MATERIAL FOR THIS TASK:
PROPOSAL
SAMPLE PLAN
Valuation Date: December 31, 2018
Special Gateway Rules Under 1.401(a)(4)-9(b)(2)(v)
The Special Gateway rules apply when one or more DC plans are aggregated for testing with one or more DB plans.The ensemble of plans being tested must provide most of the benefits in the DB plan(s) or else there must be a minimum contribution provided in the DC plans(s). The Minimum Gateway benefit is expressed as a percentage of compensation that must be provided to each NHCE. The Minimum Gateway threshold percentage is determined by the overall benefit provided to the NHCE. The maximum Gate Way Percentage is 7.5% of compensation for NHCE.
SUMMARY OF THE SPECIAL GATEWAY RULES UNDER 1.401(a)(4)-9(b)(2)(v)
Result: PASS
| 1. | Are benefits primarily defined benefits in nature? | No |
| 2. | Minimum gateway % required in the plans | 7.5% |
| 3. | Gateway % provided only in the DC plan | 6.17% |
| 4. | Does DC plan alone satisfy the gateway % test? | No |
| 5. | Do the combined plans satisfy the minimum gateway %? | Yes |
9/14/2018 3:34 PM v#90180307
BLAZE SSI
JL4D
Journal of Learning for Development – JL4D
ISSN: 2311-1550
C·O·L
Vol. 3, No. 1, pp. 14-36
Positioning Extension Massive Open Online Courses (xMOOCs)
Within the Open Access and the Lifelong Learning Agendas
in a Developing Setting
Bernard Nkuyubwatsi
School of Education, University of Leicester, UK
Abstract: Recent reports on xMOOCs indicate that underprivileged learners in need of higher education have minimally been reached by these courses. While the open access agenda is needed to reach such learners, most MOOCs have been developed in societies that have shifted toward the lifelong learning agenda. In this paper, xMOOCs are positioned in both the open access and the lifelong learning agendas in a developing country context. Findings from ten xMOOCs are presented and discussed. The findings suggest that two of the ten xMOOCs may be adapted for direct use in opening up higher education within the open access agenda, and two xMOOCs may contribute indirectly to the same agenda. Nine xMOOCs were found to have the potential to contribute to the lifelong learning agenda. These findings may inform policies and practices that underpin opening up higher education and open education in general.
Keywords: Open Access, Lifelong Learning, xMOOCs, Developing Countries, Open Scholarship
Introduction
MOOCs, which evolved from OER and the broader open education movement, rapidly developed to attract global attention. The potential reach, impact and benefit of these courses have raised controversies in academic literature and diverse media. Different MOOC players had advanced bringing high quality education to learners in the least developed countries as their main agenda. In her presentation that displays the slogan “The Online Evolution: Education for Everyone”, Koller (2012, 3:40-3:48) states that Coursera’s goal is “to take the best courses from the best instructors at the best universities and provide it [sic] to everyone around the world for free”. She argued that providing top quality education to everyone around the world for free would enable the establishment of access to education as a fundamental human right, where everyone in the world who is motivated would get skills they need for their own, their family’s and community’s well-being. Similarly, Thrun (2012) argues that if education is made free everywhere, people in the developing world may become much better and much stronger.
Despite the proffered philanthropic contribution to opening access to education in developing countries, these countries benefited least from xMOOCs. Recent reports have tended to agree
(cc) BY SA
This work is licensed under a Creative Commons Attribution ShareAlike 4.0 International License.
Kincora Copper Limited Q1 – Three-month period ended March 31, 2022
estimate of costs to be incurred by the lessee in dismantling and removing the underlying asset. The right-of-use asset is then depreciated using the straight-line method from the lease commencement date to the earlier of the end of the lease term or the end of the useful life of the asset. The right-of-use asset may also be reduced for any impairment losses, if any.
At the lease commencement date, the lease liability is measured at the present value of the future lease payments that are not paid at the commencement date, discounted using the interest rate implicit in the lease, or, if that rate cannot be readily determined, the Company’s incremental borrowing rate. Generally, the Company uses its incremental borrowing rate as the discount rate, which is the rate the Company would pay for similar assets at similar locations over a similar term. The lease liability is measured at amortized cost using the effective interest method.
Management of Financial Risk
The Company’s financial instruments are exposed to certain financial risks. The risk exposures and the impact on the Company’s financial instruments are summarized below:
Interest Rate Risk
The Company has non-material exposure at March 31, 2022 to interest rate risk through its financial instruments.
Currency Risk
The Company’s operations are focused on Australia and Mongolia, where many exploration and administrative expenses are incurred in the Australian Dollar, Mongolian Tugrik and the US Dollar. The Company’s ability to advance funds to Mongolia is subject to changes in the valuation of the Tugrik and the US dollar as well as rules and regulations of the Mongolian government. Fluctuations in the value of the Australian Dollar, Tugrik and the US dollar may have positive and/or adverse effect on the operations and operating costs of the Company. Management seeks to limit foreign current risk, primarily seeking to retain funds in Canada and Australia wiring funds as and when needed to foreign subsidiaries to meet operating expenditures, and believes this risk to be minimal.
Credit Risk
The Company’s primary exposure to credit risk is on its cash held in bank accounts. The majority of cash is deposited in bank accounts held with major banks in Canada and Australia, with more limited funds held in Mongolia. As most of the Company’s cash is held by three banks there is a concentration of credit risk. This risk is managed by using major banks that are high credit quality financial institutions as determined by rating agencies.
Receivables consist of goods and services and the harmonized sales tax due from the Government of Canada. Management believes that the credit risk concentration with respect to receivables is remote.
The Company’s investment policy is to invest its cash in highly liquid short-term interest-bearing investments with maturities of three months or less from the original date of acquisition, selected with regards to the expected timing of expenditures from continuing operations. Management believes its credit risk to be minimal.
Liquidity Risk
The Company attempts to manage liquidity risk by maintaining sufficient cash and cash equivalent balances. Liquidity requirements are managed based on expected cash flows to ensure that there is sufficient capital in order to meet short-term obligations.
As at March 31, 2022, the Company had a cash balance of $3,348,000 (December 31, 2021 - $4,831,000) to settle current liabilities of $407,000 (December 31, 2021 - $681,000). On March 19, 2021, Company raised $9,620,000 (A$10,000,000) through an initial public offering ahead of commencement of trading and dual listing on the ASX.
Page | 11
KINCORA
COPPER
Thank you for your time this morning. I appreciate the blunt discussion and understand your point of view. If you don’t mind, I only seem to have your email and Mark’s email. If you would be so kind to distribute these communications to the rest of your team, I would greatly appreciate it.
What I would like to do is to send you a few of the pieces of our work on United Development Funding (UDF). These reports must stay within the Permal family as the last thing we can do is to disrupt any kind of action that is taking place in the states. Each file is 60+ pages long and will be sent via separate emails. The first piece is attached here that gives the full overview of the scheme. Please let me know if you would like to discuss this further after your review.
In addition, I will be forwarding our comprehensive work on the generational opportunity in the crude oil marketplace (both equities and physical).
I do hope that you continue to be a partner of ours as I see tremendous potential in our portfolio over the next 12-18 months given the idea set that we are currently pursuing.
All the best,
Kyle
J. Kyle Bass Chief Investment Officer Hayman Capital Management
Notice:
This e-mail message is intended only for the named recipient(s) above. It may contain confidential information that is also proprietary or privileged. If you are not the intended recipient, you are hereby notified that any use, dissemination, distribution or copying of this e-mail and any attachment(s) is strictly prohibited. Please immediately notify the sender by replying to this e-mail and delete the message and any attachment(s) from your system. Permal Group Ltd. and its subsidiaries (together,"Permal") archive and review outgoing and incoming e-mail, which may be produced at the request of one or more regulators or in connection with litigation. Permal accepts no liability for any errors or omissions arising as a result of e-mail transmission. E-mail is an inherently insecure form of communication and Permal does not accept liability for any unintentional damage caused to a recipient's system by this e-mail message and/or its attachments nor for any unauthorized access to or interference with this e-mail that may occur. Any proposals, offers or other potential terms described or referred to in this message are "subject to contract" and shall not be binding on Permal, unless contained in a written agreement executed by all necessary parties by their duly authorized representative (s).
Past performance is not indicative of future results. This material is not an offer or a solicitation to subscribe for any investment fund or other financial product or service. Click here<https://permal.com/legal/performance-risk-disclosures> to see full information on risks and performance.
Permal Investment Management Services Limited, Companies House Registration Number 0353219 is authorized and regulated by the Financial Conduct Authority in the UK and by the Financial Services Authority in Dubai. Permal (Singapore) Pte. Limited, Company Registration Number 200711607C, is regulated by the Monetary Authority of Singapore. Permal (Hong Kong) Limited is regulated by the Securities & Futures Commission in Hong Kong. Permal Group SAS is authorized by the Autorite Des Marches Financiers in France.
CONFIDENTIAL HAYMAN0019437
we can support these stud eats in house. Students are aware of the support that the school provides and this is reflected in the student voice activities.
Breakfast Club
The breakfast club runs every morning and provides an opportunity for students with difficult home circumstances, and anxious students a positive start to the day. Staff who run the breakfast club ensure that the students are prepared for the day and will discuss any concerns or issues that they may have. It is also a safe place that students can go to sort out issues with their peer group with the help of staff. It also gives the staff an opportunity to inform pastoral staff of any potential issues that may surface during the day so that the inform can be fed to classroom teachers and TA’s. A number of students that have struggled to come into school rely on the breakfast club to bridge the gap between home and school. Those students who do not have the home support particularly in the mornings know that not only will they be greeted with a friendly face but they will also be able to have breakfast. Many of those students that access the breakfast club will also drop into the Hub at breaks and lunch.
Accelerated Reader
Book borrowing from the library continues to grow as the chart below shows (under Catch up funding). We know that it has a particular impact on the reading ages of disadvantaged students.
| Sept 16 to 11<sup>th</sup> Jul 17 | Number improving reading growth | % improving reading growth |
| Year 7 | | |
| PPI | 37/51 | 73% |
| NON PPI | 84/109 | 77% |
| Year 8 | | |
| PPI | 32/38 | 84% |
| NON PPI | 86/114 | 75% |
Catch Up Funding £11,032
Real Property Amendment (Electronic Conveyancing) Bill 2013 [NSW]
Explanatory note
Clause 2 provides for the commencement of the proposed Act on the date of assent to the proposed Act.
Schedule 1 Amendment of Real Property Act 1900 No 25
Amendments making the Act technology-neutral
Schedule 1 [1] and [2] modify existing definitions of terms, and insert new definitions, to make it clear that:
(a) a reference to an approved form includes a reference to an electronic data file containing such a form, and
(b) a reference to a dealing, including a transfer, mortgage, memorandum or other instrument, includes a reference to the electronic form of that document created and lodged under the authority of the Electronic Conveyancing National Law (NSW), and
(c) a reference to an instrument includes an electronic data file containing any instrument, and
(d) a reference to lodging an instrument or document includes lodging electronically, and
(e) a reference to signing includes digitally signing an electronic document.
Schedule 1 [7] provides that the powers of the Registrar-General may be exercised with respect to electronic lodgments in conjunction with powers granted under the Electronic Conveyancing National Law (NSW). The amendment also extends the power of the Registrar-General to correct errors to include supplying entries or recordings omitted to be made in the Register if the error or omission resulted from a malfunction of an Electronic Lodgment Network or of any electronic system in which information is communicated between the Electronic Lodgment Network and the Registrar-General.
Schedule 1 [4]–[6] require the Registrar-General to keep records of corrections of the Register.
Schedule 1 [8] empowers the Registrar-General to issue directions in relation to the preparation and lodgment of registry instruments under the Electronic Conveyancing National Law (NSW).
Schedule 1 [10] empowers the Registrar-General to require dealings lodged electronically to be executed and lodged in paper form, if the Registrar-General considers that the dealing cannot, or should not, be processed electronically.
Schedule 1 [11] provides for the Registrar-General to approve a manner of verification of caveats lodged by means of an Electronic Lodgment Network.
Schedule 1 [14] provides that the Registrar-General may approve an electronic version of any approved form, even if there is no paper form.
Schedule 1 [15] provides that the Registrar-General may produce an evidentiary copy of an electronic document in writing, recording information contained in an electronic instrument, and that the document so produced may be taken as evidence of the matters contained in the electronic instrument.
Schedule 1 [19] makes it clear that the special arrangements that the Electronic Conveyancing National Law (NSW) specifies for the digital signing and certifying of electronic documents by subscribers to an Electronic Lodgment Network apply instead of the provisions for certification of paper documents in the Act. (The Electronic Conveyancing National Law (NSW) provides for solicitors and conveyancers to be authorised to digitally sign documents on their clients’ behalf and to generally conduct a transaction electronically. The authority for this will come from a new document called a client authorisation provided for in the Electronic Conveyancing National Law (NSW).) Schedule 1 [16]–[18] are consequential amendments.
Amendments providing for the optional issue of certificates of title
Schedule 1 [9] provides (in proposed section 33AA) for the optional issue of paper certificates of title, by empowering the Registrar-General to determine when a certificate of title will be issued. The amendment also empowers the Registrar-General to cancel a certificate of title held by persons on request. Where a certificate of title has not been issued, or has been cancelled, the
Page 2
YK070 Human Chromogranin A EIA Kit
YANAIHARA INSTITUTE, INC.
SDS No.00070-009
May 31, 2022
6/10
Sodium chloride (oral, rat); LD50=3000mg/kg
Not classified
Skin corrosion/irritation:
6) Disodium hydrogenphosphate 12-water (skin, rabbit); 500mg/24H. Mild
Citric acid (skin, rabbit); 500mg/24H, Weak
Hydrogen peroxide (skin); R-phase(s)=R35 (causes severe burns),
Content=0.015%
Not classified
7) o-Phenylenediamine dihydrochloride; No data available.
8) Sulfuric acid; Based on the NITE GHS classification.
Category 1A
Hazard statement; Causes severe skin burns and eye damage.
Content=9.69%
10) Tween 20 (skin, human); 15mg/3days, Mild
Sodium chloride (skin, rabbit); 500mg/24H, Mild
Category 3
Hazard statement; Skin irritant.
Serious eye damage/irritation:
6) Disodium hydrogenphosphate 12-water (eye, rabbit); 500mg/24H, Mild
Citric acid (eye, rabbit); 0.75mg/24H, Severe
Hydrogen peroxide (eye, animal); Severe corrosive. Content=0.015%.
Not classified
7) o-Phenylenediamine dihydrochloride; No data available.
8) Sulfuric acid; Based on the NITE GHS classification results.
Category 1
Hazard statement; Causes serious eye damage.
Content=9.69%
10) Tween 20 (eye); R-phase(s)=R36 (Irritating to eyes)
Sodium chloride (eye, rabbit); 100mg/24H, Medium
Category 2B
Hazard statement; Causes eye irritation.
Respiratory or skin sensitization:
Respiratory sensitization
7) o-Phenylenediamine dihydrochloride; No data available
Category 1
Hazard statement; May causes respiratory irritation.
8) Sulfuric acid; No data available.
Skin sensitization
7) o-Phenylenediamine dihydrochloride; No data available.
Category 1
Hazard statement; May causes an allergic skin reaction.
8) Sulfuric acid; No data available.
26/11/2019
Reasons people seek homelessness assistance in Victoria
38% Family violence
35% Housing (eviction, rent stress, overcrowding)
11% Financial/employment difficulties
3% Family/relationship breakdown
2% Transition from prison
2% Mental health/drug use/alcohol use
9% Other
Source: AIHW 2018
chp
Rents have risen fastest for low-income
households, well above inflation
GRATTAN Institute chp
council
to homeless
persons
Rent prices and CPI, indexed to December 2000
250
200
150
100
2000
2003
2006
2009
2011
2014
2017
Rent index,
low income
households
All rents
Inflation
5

TASK OBJECTIVE: Look through the entries above for the word "acid". Copy every line where it shows up.

EXPECTED OUTPUT:
Citric acid (skin, rabbit); 500mg/24H, Weak
8) Sulfuric acid; Based on the NITE GHS classification.
Citric acid (eye, rabbit); 0.75mg/24H, Severe
8) Sulfuric acid; Based on the NITE GHS classification results.
8) Sulfuric acid; No data available.
8) Sulfuric acid; No data available.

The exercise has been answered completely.